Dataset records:
......
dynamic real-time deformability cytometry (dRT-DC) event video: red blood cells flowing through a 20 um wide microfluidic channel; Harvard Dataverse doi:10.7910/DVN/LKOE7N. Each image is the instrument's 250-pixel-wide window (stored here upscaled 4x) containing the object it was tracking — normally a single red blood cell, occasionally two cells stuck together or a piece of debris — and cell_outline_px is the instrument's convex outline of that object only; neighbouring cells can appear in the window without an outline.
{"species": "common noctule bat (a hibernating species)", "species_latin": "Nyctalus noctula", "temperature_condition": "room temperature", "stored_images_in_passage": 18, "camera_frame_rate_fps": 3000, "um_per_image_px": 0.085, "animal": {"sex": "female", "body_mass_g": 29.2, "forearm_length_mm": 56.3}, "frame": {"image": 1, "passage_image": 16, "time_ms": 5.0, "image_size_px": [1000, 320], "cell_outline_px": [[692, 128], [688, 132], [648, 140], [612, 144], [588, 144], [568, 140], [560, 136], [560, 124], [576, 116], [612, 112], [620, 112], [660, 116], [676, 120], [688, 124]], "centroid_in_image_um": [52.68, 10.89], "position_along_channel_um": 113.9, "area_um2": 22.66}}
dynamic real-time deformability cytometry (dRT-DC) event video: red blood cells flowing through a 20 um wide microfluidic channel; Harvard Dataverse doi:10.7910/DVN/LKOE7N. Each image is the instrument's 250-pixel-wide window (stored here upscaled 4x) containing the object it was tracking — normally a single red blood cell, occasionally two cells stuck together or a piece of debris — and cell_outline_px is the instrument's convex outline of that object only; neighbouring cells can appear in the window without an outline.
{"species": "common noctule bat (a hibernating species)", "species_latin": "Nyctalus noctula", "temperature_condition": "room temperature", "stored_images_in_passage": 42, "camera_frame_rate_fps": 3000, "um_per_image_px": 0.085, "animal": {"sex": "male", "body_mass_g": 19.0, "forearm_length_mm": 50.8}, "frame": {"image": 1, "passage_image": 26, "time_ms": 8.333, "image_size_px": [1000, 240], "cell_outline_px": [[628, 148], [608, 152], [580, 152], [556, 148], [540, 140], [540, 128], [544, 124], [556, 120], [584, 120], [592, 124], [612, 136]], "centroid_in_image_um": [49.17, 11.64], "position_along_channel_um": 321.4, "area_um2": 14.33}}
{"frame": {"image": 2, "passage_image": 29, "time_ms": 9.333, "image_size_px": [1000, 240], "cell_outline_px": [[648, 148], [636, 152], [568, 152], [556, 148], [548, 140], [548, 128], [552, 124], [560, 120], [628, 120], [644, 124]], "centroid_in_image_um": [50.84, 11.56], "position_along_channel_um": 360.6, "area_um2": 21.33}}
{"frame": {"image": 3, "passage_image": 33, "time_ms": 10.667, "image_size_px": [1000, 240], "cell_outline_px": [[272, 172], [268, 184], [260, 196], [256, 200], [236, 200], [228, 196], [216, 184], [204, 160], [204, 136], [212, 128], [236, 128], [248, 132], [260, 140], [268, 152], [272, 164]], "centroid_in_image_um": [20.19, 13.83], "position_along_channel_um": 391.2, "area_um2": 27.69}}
......
» **REQUIRED TASK**
Write out all of the records above exactly as they appear.

» **WRITTEN ANSWER**
dynamic real-time deformability cytometry (dRT-DC) event video: red blood cells flowing through a 20 um wide microfluidic channel; Harvard Dataverse doi:10.7910/DVN/LKOE7N. Each image is the instrument's 250-pixel-wide window (stored here upscaled 4x) containing the object it was tracking — normally a single red blood cell, occasionally two cells stuck together or a piece of debris — and cell_outline_px is the instrument's convex outline of that object only; neighbouring cells can appear in the window without an outline.
{"species": "common noctule bat (a hibernating species)", "species_latin": "Nyctalus noctula", "temperature_condition": "room temperature", "stored_images_in_passage": 18, "camera_frame_rate_fps": 3000, "um_per_image_px": 0.085, "animal": {"sex": "female", "body_mass_g": 29.2, "forearm_length_mm": 56.3}, "frame": {"image": 1, "passage_image": 16, "time_ms": 5.0, "image_size_px": [1000, 320], "cell_outline_px": [[692, 128], [688, 132], [648, 140], [612, 144], [588, 144], [568, 140], [560, 136], [560, 124], [576, 116], [612, 112], [620, 112], [660, 116], [676, 120], [688, 124]], "centroid_in_image_um": [52.68, 10.89], "position_along_channel_um": 113.9, "area_um2": 22.66}}
dynamic real-time deformability cytometry (dRT-DC) event video: red blood cells flowing through a 20 um wide microfluidic channel; Harvard Dataverse doi:10.7910/DVN/LKOE7N. Each image is the instrument's 250-pixel-wide window (stored here upscaled 4x) containing the object it was tracking — normally a single red blood cell, occasionally two cells stuck together or a piece of debris — and cell_outline_px is the instrument's convex outline of that object only; neighbouring cells can appear in the window without an outline.
{"species": "common noctule bat (a hibernating species)", "species_latin": "Nyctalus noctula", "temperature_condition": "room temperature", "stored_images_in_passage": 42, "camera_frame_rate_fps": 3000, "um_per_image_px": 0.085, "animal": {"sex": "male", "body_mass_g": 19.0, "forearm_length_mm": 50.8}, "frame": {"image": 1, "passage_image": 26, "time_ms": 8.333, "image_size_px": [1000, 240], "cell_outline_px": [[628, 148], [608, 152], [580, 152], [556, 148], [540, 140], [540, 128], [544, 124], [556, 120], [584, 120], [592, 124], [612, 136]], "centroid_in_image_um": [49.17, 11.64], "position_along_channel_um": 321.4, "area_um2": 14.33}}
{"frame": {"image": 2, "passage_image": 29, "time_ms": 9.333, "image_size_px": [1000, 240], "cell_outline_px": [[648, 148], [636, 152], [568, 152], [556, 148], [548, 140], [548, 128], [552, 124], [560, 120], [628, 120], [644, 124]], "centroid_in_image_um": [50.84, 11.56], "position_along_channel_um": 360.6, "area_um2": 21.33}}
{"frame": {"image": 3, "passage_image": 33, "time_ms": 10.667, "image_size_px": [1000, 240], "cell_outline_px": [[272, 172], [268, 184], [260, 196], [256, 200], [236, 200], [228, 196], [216, 184], [204, 160], [204, 136], [212, 128], [236, 128], [248, 132], [260, 140], [268, 152], [272, 164]], "centroid_in_image_um": [20.19, 13.83], "position_along_channel_um": 391.2, "area_um2": 27.69}}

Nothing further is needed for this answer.